— Но это не фемизация тех самых наветов, которые вы, по-видимому, имели в виду. Человек рождается с нулем, один с одним, другой с десятью, но для того чтобы он стал единицей, нужны обстоятельства, нужна среда.
— Представьте себе две формы, допустим железный шар и коралл. Шар кажется очень организованным, коралл — анархичным, ибо нет кораллов, похожих друг на друга. Проплыла рыба, задул над океаном ветер — коралл меняется. Каждый коралл похож только сам на себя и ни на что другое, но в нем заложена мощная генетическая сетка, коралл — это очень мощное животное-растение. Так вот, как образ исчерпывающий, я сравнил бы коралл с западной цивилизацией. Да, внешне она выглядит анархичной, незащищенной, иногда кажется, что в ней царит беспорядок, хаос. Некоторые наши русские ребята в Нью-Йорке хотели бы навести в этой цивилизации порядок, но каким образом?! Надеть сапоги, взять в руки автомат. Но вот эта западная цивилизация умеет защищаться, самосохраняться, она штука биологическая, она меняется, она нестабильна в течение даже одного дня, она склонна и к плохому и к хорошему, она все время меняется. А теперь возьмем шар. И представим, что внутри этого шара люди хотят выйти на свободу, чтобы изменить этот шар. Они пилят этот шар. И выходят.
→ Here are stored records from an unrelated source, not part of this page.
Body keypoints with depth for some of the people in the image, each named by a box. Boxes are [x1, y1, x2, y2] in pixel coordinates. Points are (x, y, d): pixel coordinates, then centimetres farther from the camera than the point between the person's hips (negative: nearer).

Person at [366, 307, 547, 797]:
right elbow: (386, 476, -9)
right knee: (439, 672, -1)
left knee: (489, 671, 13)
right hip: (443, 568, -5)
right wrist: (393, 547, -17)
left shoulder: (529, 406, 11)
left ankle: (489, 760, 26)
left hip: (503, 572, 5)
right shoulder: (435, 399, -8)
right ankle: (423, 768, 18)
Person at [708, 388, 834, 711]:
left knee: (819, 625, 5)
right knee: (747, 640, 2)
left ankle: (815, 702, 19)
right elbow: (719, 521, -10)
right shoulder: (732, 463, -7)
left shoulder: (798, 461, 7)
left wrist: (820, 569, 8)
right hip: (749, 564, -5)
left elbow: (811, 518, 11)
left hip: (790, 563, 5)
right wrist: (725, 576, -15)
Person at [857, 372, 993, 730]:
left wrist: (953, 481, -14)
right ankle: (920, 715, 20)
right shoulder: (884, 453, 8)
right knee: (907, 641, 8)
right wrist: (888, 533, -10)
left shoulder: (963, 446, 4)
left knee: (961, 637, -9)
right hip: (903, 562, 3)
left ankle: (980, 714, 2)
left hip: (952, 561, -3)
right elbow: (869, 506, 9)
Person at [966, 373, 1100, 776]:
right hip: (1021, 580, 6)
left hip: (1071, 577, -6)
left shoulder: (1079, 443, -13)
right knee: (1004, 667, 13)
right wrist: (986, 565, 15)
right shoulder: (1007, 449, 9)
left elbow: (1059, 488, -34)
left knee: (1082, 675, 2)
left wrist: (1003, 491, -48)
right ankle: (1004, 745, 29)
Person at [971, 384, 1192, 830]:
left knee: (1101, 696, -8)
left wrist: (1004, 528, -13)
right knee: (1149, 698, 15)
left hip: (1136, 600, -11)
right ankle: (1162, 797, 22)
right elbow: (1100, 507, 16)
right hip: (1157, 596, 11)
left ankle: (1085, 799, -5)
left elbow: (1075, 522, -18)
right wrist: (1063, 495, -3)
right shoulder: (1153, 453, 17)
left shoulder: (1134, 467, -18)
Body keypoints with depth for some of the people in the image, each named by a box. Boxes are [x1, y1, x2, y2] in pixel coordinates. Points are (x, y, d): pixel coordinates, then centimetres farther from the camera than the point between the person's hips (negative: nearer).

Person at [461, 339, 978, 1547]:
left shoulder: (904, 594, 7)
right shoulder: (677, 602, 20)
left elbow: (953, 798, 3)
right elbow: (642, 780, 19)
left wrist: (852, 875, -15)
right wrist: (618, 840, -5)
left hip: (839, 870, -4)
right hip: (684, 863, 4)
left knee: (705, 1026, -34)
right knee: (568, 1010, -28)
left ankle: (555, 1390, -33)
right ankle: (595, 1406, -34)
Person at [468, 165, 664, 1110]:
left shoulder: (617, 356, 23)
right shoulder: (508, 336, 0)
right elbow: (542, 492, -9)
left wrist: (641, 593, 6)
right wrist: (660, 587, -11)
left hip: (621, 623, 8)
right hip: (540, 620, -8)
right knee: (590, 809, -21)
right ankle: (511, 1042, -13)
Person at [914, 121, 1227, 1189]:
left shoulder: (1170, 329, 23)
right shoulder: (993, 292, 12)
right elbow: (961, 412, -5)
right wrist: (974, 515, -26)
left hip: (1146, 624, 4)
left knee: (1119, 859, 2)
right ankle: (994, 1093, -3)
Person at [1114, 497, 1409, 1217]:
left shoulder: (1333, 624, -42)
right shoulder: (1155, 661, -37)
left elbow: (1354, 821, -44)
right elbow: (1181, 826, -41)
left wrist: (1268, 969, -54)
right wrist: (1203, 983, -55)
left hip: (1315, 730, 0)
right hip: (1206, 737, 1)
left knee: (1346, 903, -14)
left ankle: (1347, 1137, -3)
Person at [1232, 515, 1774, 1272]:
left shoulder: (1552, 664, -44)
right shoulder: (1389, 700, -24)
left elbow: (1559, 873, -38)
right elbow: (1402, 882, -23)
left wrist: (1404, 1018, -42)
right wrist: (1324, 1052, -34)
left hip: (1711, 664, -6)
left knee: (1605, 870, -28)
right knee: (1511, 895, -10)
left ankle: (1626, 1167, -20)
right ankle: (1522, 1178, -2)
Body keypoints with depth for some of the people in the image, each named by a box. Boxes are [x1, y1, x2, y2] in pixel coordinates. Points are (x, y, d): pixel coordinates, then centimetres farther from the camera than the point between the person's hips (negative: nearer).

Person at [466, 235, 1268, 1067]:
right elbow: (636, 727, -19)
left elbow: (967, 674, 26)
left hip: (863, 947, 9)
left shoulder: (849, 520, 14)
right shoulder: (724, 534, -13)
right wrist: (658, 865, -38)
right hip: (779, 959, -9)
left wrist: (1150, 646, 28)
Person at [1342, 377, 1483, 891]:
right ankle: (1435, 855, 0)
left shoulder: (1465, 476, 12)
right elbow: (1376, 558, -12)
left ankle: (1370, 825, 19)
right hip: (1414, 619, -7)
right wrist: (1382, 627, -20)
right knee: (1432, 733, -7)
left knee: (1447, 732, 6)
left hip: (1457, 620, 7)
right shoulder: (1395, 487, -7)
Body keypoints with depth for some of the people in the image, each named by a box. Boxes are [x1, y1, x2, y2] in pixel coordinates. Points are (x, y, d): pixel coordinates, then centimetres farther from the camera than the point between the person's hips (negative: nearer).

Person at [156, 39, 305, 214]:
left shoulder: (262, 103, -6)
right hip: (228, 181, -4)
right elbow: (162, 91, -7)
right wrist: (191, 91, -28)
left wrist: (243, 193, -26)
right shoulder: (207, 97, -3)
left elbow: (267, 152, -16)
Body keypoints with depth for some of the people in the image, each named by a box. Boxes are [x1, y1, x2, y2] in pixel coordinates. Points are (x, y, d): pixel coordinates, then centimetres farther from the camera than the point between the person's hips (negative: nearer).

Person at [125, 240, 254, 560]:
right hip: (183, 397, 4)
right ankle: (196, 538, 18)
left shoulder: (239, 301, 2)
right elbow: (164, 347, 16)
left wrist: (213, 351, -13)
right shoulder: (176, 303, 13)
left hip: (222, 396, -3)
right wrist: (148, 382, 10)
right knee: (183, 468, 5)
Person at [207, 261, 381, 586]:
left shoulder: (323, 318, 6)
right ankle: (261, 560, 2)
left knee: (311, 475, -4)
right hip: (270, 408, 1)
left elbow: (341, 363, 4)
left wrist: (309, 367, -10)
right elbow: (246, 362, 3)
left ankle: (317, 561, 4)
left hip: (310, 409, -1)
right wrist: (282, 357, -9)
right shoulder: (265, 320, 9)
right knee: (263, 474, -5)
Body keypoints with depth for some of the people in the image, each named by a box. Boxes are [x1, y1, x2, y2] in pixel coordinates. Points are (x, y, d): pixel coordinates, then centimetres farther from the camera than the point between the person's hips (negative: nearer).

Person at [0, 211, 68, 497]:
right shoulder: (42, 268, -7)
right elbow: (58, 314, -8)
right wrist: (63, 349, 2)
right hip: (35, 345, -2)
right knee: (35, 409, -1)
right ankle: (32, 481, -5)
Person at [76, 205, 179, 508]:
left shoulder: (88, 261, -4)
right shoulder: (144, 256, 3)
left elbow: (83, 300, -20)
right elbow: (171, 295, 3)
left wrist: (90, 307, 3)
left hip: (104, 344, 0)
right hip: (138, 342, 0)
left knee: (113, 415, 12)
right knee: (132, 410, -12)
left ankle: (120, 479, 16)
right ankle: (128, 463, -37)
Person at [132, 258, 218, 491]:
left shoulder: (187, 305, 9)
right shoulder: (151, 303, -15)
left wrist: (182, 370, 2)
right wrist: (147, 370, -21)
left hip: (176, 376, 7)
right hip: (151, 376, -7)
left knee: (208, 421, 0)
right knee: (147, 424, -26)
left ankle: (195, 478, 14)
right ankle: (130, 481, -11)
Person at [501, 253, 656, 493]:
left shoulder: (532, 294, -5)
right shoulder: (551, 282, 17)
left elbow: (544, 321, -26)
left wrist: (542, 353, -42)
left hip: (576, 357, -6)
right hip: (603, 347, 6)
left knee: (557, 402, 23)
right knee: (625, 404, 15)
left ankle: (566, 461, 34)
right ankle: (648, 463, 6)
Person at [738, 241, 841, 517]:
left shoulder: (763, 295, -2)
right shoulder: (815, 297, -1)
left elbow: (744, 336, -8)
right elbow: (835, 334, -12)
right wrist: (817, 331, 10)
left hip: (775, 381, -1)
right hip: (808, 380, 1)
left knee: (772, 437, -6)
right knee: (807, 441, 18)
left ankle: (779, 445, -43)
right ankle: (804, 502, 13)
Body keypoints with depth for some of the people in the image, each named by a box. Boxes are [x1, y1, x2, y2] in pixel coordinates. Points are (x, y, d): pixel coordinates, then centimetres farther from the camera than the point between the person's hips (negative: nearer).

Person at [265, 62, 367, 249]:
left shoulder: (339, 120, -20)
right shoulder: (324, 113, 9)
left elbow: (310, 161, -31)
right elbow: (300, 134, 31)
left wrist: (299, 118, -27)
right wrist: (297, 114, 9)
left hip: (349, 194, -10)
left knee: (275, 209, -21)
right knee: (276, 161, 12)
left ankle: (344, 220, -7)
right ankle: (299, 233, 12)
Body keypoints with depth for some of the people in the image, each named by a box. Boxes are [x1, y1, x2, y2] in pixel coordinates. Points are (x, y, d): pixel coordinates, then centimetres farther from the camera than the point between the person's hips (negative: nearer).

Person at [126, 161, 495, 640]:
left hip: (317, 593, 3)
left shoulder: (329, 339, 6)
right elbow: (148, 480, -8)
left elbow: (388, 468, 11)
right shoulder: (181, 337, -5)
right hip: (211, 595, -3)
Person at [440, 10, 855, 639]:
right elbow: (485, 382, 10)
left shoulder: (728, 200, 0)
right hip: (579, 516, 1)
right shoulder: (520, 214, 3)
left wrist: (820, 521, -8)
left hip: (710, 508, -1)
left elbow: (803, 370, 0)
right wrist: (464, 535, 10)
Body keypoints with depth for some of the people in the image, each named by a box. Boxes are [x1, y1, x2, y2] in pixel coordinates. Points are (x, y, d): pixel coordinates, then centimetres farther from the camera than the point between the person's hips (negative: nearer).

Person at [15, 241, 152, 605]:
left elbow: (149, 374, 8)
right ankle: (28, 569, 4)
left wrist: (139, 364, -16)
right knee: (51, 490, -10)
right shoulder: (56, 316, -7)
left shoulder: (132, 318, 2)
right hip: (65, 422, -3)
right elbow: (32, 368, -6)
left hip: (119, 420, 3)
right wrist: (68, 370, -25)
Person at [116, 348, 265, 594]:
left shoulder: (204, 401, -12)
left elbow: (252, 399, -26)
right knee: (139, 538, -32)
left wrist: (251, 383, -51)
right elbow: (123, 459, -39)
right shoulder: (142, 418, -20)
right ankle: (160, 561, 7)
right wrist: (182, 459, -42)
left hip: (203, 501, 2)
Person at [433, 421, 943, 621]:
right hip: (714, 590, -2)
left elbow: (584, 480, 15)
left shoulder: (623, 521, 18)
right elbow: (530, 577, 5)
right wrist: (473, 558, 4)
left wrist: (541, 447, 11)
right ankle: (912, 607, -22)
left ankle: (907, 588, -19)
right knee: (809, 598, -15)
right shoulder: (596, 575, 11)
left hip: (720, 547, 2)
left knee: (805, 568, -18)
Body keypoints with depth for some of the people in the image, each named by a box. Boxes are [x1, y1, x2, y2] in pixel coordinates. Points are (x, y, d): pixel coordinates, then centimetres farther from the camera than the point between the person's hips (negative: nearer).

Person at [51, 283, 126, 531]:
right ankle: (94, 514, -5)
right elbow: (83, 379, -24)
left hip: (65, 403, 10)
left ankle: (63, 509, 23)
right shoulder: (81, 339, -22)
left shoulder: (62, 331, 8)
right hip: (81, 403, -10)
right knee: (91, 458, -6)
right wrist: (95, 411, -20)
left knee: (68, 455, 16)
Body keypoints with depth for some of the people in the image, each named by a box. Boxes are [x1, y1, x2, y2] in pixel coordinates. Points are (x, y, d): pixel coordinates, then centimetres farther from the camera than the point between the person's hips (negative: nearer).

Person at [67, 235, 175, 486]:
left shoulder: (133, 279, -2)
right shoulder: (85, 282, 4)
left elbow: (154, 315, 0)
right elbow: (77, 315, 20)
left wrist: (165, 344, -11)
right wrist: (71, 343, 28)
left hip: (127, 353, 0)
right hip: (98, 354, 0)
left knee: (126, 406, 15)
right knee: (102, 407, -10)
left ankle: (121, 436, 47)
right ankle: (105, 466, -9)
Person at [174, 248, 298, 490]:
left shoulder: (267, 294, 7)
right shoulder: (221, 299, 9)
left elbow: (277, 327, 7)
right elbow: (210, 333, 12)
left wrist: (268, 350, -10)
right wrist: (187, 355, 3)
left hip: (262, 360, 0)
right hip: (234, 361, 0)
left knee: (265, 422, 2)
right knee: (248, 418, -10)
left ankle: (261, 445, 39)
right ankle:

Почему я предчувствовал изменения, которые грядут? Потому что в своей советской жизни я не встречал не-диссидентов. Ни разу. Недовольными были все. Даже мои друзья-милиционеры одно время были недовольны, что у них отняли палки. И они немного были тоже диссидентами. Гонимые были недовольны, и гонители недовольны, различные национальные меньшинства недовольны, и русские недовольны, все недовольны всем…
Так что если конкретно отвечать на такие вопросы, то становишься пошляком, а не конкретно отвечать — как будто уклоняешься от ответа.
— Что такое для вас свердловский период жизни и творчества? Какие связи вы поддерживаете с земляками? И еще. ваша сестра, где она сейчас?
— Я родился в Свердловске. Мой дед был одним из организаторов Петербургского промышленного училища, он был богатым человеком. Я рос в Свердловске, ушел на фронт, вернулся в Свердловск инвалидом Отечественной войны первой группы. Женился в Свердловске, моя дочка родилась в Свердловске. Мама была оргсекрета-рем Союза писателей Урала при Бажове, мой отец был директором детского отделения железнодорожной клиники. Со Свердловском меня связывает очень много, хотя, в общем, уже после войны я там не жил. К этому городу у меня очень двойственное чувство, сентиментальное чувство детских воспоминаний и большая нелюбовь, потому что этот город был суровым городом по отношению к родственникам, к маме и всем, мы были лишенцами, и много пришлось хватить лиха. Там расстреляны братья моего отца. Но были и остались в памяти прекрасные моменты. И сейчас я очень рад, что ребята из Свердловска, глубокие, умные, смелые, пишут письма моей маме, с некоторыми я здесь уже встречался. Свердловск я чувствую городом, где я родился.
— Как вы относитесь к проблеме возвращения эмигрантов на родину?
— Насколько я знаю, почти никто из творческих лю дей не собирается возвращаться, но все хотят приехать с лекциями.
— Вы довольны приездом в СССР?
— Очень сложное чувство. Я человек практический и буду доволен, если это принесет пользу. А вообще, я здесь смертельно устал. Единственное удовлетворение принесло мне свидание с друзьями, семьей, с подругами молодости.
— Вы, видимо, не успели еще познакомиться в достаточной мере с нашей жизнью, но скажите, появилась ли бы у вас необходимость уезжать обратно в США?
— Вопрос поставлен неправомочно. Мне 64 года, я прожил на Западе уже много лет. В Америке я имею много заказов, план выставок на ближайшие пять лет. Кроме того, у меня есть недвижимость, я не бедный человек, а здесь у меня нет ни работы, ни мастерской, ни квартиры. ничего. Как вообще можно сопоставлять такие вещи? Если даже бросить на весы сентиментальность, то я не думаю, что она перевесит всякие жизненные возможности там, на Западе. Да я, честно говоря, вообще не сентиментальный человек.